Manchester City last night faced the double ignominy of being forced to halve the fine handed out to Carlos Tevez and to allow him to play further games for the club, if he is not sold in January.
The Professional Footballers' Association chief executive Gordon Taylor's unexpected declaration yesterday that Tevez had not been guilty of refusing to play at Bayern Munich last month, and that his four-week fine was excessive, infuriated City, who had needed PFA consent to dock the player more than two weeks' wages.
The club's consultations with Taylor, ahead of last Friday's disciplinary hearing with the Argentine, left them with the clear impression that the PFA had agreed that a two-week fine, which does not require PFA approval, was inadequate in this player's case. But in what City view as a U-turn, Taylor has now concluded that the club's accusation of a refusal to play is unfounded and the fine unreasonable.
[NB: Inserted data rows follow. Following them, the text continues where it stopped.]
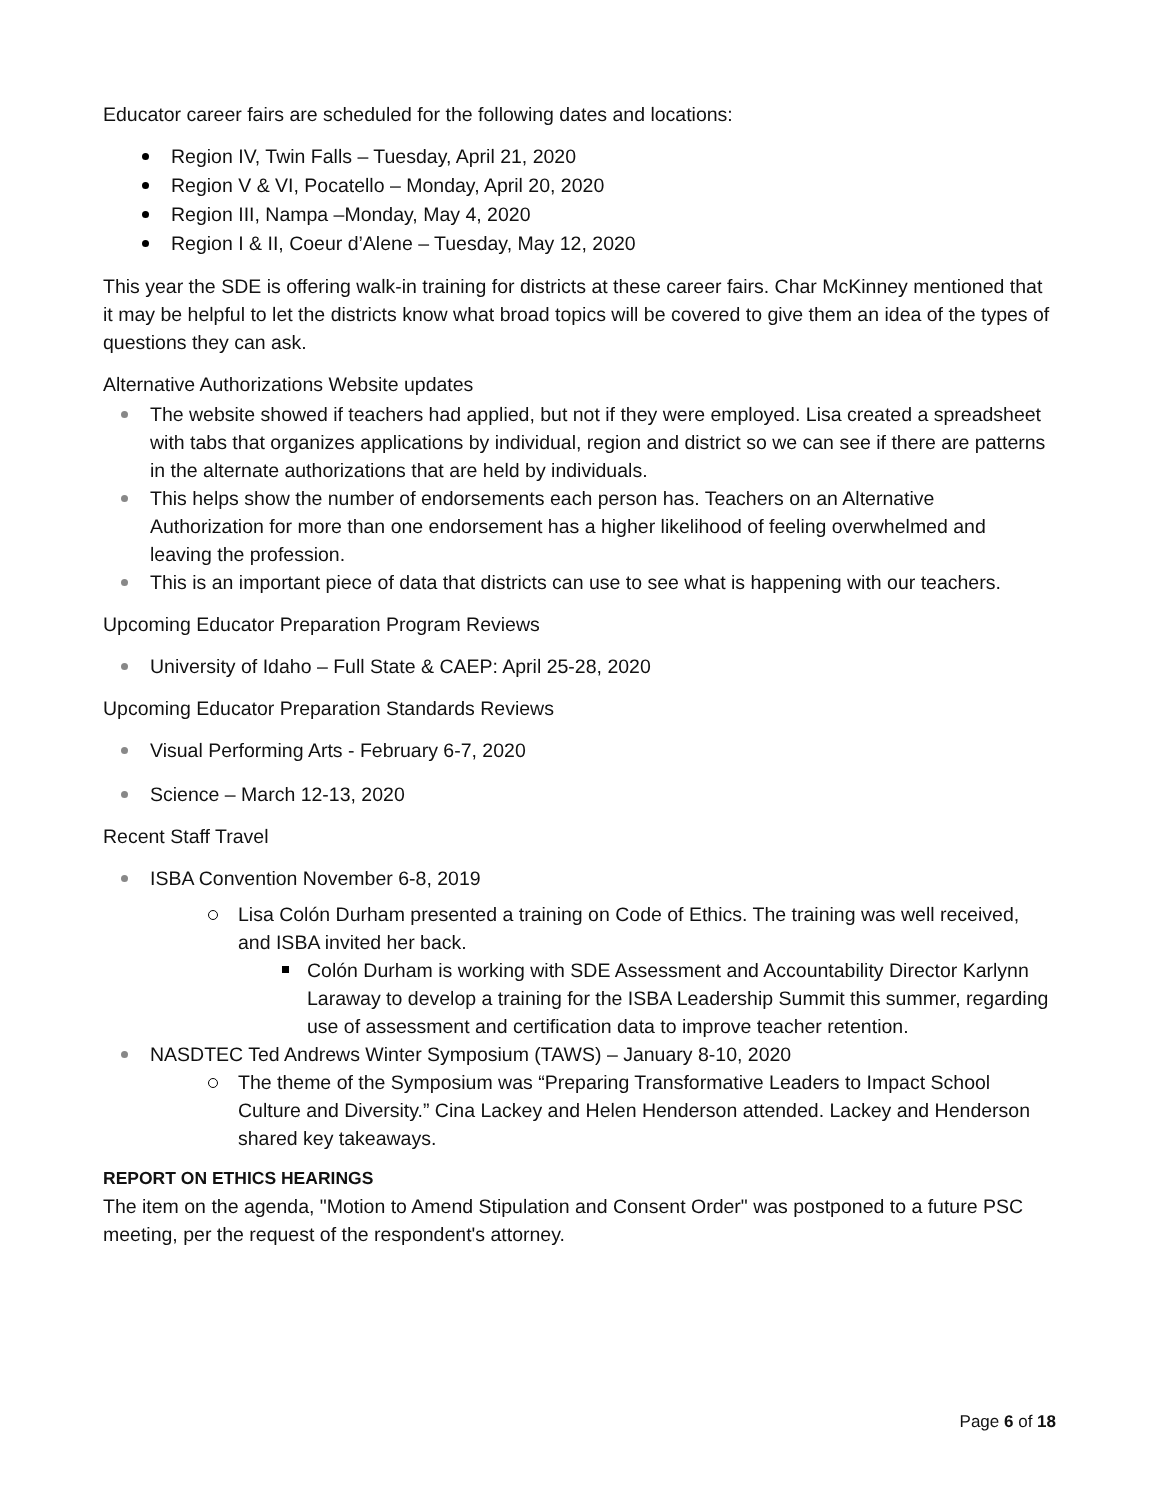Educator career fairs are scheduled for the following dates and locations:
Region IV, Twin Falls – Tuesday, April 21, 2020
Region V & VI, Pocatello – Monday, April 20, 2020
Region III, Nampa –Monday, May 4, 2020
Region I & II, Coeur d’Alene – Tuesday, May 12, 2020
This year the SDE is offering walk-in training for districts at these career fairs. Char McKinney mentioned that it may be helpful to let the districts know what broad topics will be covered to give them an idea of the types of questions they can ask.
Alternative Authorizations Website updates
The website showed if teachers had applied, but not if they were employed. Lisa created a spreadsheet with tabs that organizes applications by individual, region and district so we can see if there are patterns in the alternate authorizations that are held by individuals.
This helps show the number of endorsements each person has. Teachers on an Alternative Authorization for more than one endorsement has a higher likelihood of feeling overwhelmed and leaving the profession.
This is an important piece of data that districts can use to see what is happening with our teachers.
Upcoming Educator Preparation Program Reviews
University of Idaho – Full State & CAEP: April 25-28, 2020
Upcoming Educator Preparation Standards Reviews
Visual Performing Arts - February 6-7, 2020
Science – March 12-13, 2020
Recent Staff Travel
ISBA Convention November 6-8, 2019
Lisa Colón Durham presented a training on Code of Ethics. The training was well received, and ISBA invited her back.
Colón Durham is working with SDE Assessment and Accountability Director Karlynn Laraway to develop a training for the ISBA Leadership Summit this summer, regarding use of assessment and certification data to improve teacher retention.
NASDTEC Ted Andrews Winter Symposium (TAWS) – January 8-10, 2020
The theme of the Symposium was “Preparing Transformative Leaders to Impact School Culture and Diversity.” Cina Lackey and Helen Henderson attended. Lackey and Henderson shared key takeaways.
REPORT ON ETHICS HEARINGS
The item on the agenda, "Motion to Amend Stipulation and Consent Order" was postponed to a future PSC meeting, per the request of the respondent's attorney.
Page 6 of 18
Since a fine of more than two weeks is unenforceable without PFA assent, City must also mount and win a legal action against the PFA or be limited to fining their former captain a mere two weeks' wages: £396,000. Taylor, who was Tevez's PFA representative at the hearing, may also have heartened the Tevez camp when it deides on whether to lodge a defamation action against City manager Roberto Mancini for twice declaring in Munich the 27-year-old had refused to play.
City's attempts to maintain a hard line against Tevez (above) are further undermined by Fifa legislation which means they must play the Argentine in 10 per cent of their games this season or risk giving him the right to terminate his contract and walk away.
The club indicated on Tuesday that their Abu Dhabi owners consider it a matter of principle that Tevez should not be allowed to leave for less than last summer's £40m asking price, making a January sale unlikely.
Article 15 of Fifa's Regulations on the Status and Transfer of Players stipulates the striker is entitled to terminate his contract under "sporting just cause" next summer if he has been on the field for less than 10 per cent of City's total game time. "Tevez would have good grounds to invoke Article 15," Daniel Geey, a solicitor at Field Fisher Waterhouse, said yesterday.